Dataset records
* * * * * * * * *

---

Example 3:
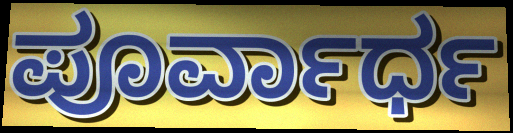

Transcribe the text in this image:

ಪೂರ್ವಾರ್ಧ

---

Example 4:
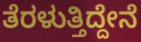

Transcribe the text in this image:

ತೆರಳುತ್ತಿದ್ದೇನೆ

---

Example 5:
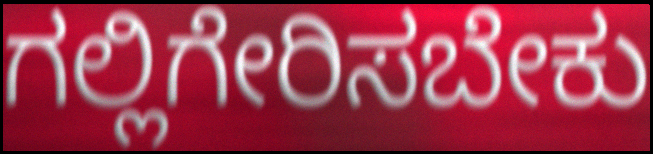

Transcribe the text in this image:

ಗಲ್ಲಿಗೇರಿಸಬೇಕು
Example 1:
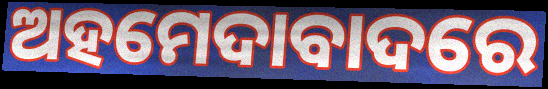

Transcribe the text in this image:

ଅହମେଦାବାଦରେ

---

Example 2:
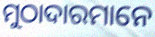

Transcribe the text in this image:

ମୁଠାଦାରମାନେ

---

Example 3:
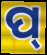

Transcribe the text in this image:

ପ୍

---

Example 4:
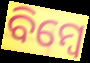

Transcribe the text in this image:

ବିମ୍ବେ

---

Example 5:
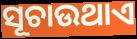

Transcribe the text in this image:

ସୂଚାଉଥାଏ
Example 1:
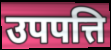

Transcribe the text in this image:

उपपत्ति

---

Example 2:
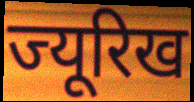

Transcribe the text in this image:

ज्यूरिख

* * * * * * * * *

DIRECTION: Reproduce all of the data above verbatim, line for line, omitting the pictures from your answer.

FULL ANSWER:
---

Example 3:

Transcribe the text in this image:

ಪೂರ್ವಾರ್ಧ

---

Example 4:

Transcribe the text in this image:

ತೆರಳುತ್ತಿದ್ದೇನೆ

---

Example 5:

Transcribe the text in this image:

ಗಲ್ಲಿಗೇರಿಸಬೇಕು
Example 1:

Transcribe the text in this image:

ଅହମେଦାବାଦରେ

---

Example 2:

Transcribe the text in this image:

ମୁଠାଦାରମାନେ

---

Example 3:

Transcribe the text in this image:

ପ୍

---

Example 4:

Transcribe the text in this image:

ବିମ୍ବେ

---

Example 5:

Transcribe the text in this image:

ସୂଚାଉଥାଏ
Example 1:

Transcribe the text in this image:

उपपत्ति

---

Example 2:

Transcribe the text in this image:

ज्यूरिख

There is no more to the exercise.